## Work required
Some lines hold the string "count". Copy all of them from the material that follows.

BEGIN

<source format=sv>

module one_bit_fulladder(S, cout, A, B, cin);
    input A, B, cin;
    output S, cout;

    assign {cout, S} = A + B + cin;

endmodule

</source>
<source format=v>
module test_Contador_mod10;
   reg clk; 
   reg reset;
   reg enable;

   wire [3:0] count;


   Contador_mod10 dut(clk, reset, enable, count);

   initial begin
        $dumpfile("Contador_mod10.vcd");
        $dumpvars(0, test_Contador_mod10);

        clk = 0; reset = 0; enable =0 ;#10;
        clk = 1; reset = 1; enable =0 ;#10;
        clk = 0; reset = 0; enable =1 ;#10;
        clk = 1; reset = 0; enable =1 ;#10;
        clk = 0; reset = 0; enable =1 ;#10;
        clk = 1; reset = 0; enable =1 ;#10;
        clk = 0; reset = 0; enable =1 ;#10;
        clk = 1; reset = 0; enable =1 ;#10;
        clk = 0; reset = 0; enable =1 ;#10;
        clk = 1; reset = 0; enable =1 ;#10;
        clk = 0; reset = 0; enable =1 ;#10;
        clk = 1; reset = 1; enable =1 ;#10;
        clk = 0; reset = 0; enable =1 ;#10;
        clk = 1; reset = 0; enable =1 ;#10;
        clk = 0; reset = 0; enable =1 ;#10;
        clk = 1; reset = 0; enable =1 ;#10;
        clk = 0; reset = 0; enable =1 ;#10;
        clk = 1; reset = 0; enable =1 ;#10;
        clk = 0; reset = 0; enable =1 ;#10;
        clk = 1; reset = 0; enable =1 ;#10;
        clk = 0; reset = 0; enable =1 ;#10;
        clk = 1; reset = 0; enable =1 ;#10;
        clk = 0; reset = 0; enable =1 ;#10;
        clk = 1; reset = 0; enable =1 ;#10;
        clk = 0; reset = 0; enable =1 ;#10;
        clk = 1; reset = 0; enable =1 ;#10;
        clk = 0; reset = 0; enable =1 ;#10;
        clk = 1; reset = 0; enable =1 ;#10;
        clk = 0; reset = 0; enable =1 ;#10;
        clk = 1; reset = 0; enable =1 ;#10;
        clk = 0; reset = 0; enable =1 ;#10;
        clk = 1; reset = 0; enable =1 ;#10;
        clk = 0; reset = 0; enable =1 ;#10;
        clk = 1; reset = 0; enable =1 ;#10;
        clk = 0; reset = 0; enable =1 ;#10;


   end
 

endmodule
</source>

END
BEGIN

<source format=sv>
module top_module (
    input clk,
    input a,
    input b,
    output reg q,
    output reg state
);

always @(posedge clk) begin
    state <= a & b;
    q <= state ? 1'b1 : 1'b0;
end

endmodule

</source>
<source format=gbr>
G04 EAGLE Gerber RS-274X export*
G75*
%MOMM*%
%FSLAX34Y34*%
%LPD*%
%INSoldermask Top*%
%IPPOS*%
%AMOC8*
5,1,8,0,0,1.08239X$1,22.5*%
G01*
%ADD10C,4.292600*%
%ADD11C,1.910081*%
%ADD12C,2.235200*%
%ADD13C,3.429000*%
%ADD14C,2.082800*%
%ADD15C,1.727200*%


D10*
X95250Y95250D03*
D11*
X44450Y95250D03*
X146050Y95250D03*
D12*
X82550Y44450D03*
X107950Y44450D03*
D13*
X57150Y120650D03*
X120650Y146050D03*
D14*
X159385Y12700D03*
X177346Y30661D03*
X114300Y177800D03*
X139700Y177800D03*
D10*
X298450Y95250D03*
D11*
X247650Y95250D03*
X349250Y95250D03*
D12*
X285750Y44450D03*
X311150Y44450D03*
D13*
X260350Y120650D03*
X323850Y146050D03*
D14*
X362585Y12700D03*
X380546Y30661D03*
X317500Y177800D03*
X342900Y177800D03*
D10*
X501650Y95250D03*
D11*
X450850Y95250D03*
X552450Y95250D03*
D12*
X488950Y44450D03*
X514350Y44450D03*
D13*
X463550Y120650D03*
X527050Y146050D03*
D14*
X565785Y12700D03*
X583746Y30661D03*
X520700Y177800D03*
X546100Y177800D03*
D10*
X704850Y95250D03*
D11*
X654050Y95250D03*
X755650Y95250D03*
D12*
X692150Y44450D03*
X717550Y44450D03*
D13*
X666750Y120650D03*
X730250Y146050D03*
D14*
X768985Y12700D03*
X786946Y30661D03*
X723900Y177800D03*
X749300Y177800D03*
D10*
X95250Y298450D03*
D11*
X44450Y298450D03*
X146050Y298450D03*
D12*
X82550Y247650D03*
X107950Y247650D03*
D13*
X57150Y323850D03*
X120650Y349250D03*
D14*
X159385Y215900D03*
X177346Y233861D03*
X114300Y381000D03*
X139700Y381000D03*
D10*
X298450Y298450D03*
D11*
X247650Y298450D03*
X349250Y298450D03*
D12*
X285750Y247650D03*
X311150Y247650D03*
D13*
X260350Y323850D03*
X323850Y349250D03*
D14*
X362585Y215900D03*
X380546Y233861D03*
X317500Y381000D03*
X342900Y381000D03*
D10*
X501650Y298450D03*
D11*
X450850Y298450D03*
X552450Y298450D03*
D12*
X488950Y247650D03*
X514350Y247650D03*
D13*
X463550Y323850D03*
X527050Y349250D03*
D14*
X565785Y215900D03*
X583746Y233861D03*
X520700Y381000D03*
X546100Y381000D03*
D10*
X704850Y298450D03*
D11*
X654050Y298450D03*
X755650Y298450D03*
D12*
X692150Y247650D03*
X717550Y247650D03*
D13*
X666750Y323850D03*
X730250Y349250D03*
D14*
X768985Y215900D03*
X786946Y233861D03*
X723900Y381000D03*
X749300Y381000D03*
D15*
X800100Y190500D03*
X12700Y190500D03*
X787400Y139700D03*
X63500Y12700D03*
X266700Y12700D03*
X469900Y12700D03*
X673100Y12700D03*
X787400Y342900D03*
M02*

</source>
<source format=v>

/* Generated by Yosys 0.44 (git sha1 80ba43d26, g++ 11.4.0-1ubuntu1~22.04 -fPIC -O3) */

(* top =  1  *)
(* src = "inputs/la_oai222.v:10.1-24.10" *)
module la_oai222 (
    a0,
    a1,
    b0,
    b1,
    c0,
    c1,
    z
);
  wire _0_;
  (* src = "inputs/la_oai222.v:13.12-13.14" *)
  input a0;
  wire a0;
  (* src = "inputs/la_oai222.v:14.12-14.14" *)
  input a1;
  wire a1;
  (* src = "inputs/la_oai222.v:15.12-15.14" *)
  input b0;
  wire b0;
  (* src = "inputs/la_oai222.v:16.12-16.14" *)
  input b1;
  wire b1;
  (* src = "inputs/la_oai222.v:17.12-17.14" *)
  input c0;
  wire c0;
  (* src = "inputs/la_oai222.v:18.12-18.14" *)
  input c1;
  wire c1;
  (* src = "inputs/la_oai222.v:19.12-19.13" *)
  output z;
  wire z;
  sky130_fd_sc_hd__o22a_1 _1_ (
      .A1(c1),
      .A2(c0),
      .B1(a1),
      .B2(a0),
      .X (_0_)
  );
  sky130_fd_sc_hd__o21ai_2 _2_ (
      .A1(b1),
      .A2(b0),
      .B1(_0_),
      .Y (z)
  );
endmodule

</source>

END

## Reply to the task
   wire [3:0] count;
   Contador_mod10 dut(clk, reset, enable, count);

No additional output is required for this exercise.